On 22 May, http://www.allafrica.com reported:
“We wanted to create a space where traditional and contemporary artists could meet, exchange, develop and also present artworks to the Rwandan audience,” said Carole Umulinga Karemera, Chairperson Ishyo Arts Centre, and Artistic Director.
At that time, there was not any cultural centre in Rwanda, apart from the French cultural centre, which had also closed at the time.
The centre began with a mobile library at first to emphasise literature and reading culture; it comprised of books and training artists who could move to different places and could perform for free especially in several public schools for mainly kids.
“We did this for two years. At first it wasn’t easy since they had to handle lots of things which included; training, production and audience development at the same time. We would wonder why Rwandans were not interested in the shows since there was a very low turn up,” said Carole, as she is fondly known.
They then decided to do performances in bars since most people could be found there. “We had to look for places where many people were and build a relationship with them and it surely worked out because the audience grew bigger and bigger,” added Carole.
Ishyo Arts Centre currently has various productions from within the country and abroad. It co-founded two festivals, organises trainings for professional artists in; music, visual arts, animated films, dance, theatre, and playwriting.
Ishyo also does advocacy for the arts which involves supporting the government to develop cultural policies which are relevant for the artists and for the cultural environment, support artists in developing applications forms to assist them to participate in festivals abroad where they can market their work.
“We have around 6-20 performances every month, which include shows like; ‘Spoken Word, ‘Comedy kNight’ – we also host international well-known writers who meet local writers, students among others.
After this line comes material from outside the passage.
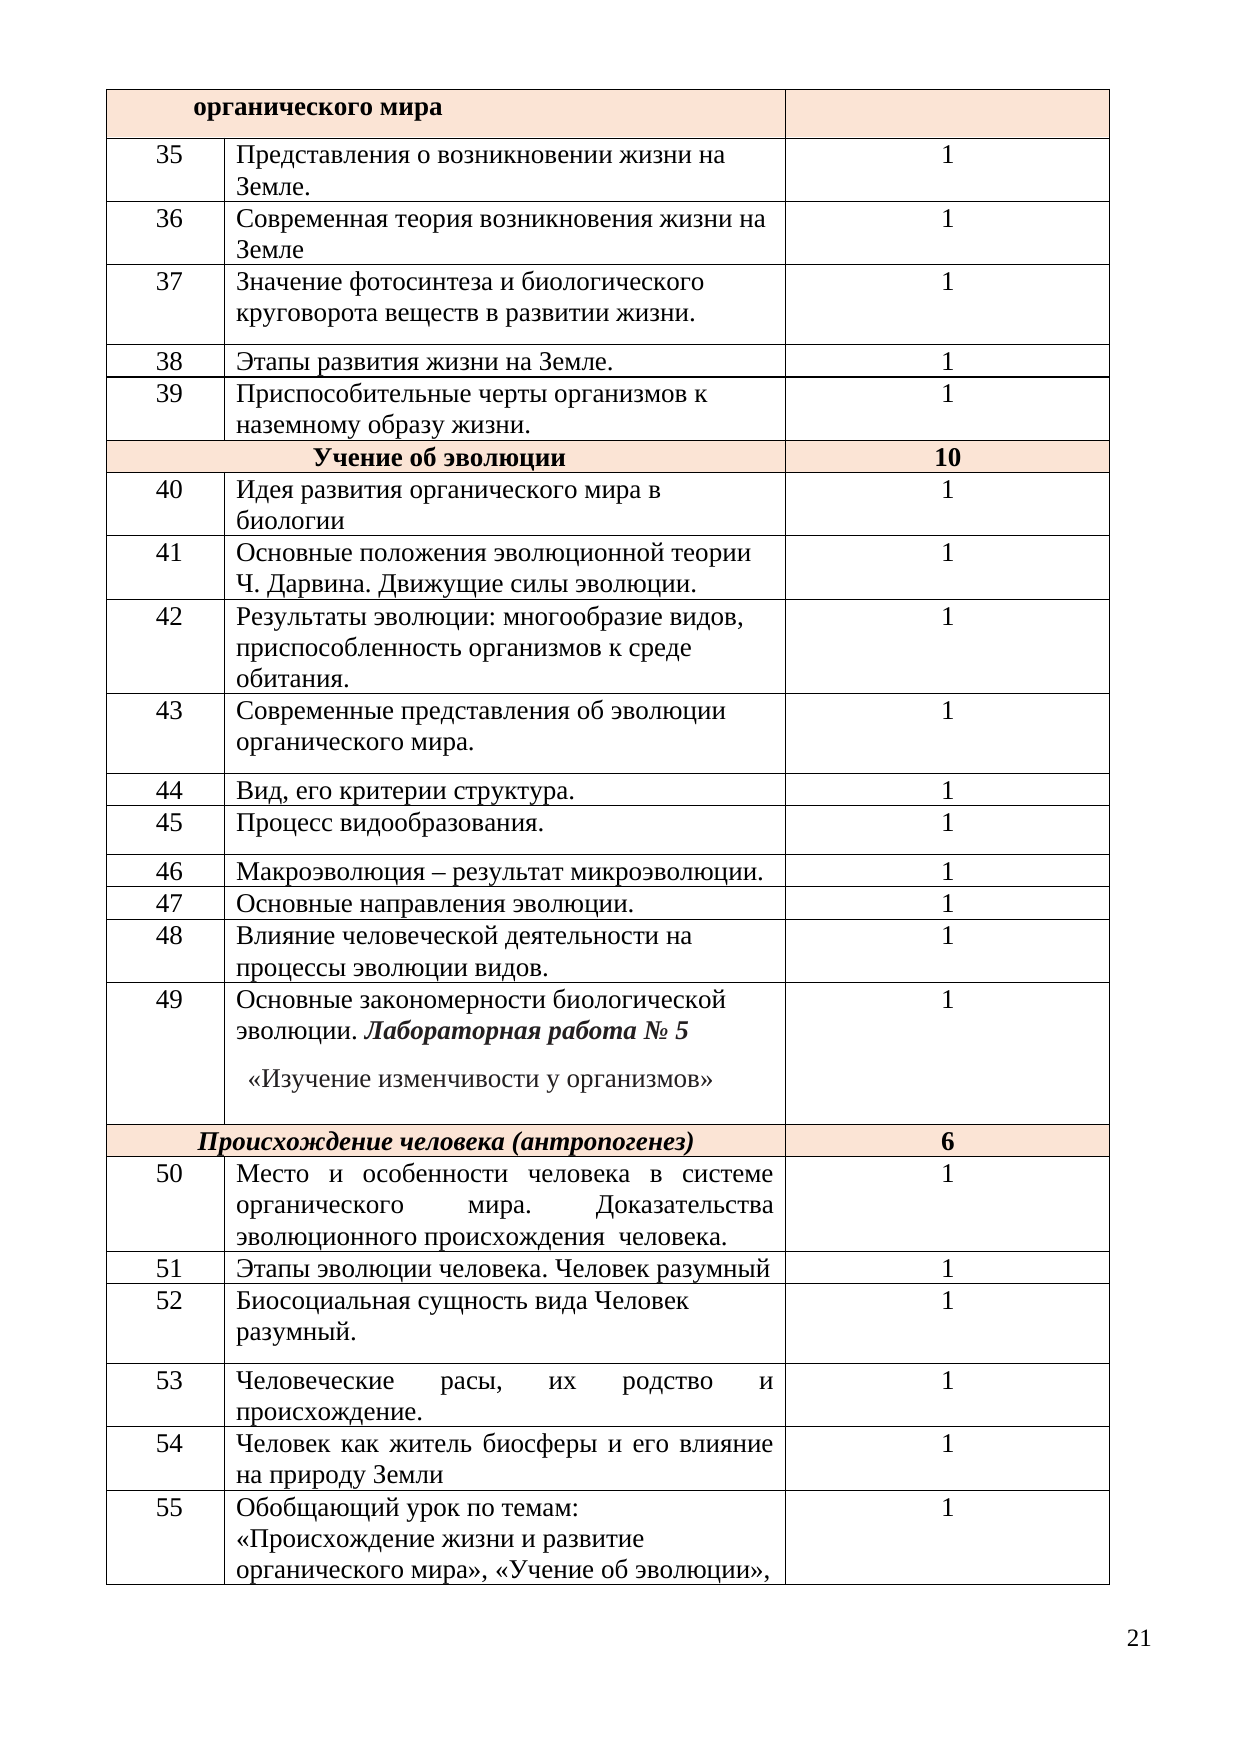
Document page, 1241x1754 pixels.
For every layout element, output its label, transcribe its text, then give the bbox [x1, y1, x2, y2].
We reach out to the international community to let them know of what’s happening in the field of contemporary art in Rwanda,” said Carole.
Among the centre’s achievements has been the partnership with Germany under which Goethe-Institut – Rwanda was born.
“We’re also in partnership with Belgium and several universities in the U.S. and currently a lot of researchers and artists are aware of what is happening as regards to the field of contemporary art in Rwanda through this centre,” she noted.
According to Nadia Nkwaya, the centre’s Project Manager, art is all about education and “here the youth are mainly our target group.”
“In building the audience, we meet students in schools through performances in art competitions where they get to know about a director, an actor, a writer – and the processes involved, why they should watch and like art,” said Nkwaya.
“We aim at maintaining quality-we don’t give away empty content, we are very selective in partnerships that we do with artists, we believe in works that are professional,” added Oriane Ruzibiza, Ishyo’s Executive Director.